The Use of the Three Dimensional Boundary Integral Equation Method for Determining Stresses at Tunnel Intersections

For some underground structures, the use of the plane strain assumption in stress analyses may not be justified. The finite element method and photoelasticity have been used to obtain complete 3-D solutions, but, for various reasons, neither method has found universal use. The boundary integral equation method (B.I.E.M.) can be more efficient and economical than the finite element method for 3-D problems involving large volume to surface area ratios.
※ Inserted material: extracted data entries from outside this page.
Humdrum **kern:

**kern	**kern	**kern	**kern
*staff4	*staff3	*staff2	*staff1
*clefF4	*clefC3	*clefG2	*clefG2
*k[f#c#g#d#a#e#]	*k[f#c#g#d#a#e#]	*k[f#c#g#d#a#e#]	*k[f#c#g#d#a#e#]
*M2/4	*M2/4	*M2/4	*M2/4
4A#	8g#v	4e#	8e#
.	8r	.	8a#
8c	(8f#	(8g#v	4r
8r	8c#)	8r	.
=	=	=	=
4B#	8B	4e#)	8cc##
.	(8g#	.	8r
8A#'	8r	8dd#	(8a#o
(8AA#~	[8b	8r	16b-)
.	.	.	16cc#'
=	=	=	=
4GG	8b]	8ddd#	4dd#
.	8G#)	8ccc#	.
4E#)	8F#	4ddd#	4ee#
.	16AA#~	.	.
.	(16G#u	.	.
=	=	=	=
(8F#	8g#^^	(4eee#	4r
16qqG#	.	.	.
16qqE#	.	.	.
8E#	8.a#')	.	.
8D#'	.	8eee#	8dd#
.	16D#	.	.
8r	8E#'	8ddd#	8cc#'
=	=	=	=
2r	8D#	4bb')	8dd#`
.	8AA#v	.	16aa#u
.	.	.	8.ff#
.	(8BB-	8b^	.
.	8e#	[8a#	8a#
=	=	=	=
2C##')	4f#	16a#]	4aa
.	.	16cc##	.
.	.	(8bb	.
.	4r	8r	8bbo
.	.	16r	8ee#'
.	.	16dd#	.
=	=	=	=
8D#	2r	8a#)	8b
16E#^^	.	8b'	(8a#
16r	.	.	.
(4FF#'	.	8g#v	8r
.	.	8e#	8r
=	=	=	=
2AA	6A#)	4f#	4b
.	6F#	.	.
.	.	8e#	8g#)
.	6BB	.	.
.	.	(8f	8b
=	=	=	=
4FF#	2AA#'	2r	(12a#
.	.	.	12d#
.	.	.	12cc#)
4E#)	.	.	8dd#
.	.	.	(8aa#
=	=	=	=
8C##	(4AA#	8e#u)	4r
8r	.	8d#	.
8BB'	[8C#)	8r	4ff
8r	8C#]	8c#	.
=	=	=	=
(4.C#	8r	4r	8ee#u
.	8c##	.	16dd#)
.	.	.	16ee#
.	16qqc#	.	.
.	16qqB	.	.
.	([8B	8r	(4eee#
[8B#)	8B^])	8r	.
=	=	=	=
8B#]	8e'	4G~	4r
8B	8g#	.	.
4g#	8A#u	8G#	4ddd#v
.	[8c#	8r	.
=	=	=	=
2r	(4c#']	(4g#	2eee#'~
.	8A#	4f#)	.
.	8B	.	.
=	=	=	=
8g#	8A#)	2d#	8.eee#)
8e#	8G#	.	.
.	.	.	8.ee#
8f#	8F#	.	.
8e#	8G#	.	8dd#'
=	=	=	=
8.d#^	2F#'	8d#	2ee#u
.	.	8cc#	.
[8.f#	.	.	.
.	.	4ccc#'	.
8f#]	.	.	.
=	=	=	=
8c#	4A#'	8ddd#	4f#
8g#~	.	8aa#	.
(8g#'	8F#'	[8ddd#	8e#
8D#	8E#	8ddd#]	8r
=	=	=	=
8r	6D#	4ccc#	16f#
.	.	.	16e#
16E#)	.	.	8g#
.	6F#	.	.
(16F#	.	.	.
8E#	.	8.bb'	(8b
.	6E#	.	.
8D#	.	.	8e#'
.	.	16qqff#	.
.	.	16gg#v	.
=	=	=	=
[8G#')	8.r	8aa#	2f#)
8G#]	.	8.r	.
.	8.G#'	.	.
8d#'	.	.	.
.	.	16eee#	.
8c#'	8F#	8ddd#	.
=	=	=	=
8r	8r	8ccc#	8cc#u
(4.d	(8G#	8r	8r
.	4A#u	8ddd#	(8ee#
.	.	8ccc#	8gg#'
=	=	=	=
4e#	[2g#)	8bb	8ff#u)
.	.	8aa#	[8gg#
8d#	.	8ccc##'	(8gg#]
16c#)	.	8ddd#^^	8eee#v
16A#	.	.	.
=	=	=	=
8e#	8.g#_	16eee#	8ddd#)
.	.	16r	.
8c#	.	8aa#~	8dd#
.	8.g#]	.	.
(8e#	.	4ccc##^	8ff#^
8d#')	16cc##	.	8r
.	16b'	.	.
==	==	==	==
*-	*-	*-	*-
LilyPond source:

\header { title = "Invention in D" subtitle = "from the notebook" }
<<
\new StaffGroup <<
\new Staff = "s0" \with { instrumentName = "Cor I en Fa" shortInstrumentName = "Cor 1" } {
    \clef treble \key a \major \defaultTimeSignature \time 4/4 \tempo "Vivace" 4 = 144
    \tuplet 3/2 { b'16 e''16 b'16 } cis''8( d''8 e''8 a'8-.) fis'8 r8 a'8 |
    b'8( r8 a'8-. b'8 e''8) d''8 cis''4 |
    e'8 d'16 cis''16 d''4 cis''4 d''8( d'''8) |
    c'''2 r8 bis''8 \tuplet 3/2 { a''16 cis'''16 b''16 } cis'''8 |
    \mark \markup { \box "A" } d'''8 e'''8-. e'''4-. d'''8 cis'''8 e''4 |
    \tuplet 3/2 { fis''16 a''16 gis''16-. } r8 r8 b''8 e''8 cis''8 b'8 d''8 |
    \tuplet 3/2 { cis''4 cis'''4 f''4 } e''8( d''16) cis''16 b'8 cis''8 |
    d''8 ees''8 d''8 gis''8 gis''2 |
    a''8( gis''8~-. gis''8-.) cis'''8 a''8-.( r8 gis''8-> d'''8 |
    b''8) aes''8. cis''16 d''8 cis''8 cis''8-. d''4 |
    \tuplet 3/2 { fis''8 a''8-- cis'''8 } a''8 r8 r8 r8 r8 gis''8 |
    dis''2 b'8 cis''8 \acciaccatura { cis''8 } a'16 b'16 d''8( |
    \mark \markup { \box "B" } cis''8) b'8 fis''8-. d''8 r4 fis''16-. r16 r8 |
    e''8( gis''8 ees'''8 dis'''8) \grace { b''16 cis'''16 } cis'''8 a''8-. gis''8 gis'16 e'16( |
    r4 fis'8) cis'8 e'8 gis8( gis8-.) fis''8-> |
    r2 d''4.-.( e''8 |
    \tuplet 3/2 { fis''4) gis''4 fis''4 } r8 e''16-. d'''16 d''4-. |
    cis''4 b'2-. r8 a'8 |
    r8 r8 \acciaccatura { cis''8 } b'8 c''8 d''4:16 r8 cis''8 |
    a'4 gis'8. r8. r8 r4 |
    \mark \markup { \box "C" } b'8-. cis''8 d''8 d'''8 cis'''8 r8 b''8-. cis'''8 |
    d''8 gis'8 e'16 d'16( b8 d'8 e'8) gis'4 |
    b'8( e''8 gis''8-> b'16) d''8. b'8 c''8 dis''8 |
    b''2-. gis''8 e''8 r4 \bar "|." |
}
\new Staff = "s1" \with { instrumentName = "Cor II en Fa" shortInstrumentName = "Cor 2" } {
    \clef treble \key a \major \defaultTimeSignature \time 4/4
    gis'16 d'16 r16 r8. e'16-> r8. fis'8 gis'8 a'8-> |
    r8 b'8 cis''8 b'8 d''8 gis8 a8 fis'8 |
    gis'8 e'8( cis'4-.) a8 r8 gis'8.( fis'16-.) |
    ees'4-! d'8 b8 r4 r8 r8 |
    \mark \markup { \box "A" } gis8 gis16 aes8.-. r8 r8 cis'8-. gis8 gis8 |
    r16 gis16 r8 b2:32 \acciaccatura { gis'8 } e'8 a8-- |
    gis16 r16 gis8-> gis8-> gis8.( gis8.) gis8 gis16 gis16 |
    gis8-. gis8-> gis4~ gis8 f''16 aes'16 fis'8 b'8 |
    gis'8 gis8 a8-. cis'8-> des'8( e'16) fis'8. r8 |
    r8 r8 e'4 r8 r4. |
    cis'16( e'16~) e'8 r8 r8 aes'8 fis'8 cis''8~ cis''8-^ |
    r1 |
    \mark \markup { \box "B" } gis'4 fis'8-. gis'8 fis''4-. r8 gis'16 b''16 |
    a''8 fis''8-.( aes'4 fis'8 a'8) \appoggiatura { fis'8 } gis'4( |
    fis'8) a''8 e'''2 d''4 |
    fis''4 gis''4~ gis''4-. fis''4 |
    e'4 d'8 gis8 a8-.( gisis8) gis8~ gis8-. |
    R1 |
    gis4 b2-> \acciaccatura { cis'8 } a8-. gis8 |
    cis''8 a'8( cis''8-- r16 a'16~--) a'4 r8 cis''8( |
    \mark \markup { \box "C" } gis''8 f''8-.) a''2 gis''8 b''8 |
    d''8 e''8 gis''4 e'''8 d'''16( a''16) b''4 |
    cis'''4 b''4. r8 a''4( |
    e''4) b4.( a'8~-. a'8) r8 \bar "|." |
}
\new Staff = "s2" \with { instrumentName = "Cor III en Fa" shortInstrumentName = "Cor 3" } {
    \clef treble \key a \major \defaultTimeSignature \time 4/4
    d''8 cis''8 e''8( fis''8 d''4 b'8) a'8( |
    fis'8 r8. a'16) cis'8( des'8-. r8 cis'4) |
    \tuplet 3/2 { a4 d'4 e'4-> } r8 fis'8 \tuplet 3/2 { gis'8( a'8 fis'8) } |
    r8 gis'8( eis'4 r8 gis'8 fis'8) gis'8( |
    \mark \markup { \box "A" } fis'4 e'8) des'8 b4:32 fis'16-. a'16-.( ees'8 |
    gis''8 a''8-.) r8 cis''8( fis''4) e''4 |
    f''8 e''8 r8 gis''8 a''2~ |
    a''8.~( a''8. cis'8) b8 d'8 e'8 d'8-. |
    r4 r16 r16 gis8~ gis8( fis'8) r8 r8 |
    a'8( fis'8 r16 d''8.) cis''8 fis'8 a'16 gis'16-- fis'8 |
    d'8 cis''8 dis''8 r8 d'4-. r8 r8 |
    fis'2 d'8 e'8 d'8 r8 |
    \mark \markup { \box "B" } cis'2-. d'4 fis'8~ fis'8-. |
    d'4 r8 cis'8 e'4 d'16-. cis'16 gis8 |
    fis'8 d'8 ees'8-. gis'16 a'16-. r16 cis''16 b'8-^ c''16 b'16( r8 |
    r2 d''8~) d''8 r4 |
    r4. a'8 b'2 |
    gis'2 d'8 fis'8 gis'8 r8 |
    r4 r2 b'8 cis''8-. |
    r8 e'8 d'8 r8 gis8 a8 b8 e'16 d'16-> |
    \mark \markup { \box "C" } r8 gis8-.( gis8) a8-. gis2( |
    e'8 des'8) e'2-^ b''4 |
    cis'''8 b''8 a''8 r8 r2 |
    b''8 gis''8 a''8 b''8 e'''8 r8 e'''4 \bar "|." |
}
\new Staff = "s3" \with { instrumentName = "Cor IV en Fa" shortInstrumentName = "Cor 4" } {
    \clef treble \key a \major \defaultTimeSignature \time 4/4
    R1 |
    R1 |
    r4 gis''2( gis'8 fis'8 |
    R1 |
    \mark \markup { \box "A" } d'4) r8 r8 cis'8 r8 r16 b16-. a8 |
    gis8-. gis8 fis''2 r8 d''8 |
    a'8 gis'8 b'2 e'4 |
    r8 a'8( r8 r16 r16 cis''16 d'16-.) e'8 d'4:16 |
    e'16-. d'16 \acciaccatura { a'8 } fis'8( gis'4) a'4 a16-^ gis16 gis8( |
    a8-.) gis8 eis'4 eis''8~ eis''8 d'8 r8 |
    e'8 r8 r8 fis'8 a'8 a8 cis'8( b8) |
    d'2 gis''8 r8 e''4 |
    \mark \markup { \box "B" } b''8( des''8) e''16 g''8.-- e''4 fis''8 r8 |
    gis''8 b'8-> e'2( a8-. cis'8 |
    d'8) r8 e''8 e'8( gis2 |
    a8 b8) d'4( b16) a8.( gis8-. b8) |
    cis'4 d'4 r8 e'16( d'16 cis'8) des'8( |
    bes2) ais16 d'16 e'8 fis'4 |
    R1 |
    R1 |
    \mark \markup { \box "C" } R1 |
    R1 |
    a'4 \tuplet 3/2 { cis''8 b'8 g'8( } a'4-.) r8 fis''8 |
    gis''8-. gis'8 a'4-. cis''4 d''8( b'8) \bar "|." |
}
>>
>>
A B.I.E.M. program developed for calculating stresses and deformations in infinite elastic media has been used to determine the 3-D distributions of stress around T- and Y- junctions of circular tunnels in stress fields in which the ratios of horizontal to vertical stress are 0, 0.33, 1.0 and 2.0. For the T- junction considered,stress concentrations at the intersection are approximately twice the plane strain values. Except where horizontal field stresses are high, the stresses in both tunnels approximate the plane strain values at about two tunnel diameters from the point of intersection of the tunnel centre lines. The stresses in the two branches reach those for the corresponding plane strain, two parallel tunnel case two diameters from the point of intersection of thq inner tunnel walls. Very high stress concentra- tions occur in the pillar of rock between the inner tunnel walls near the point of intersection.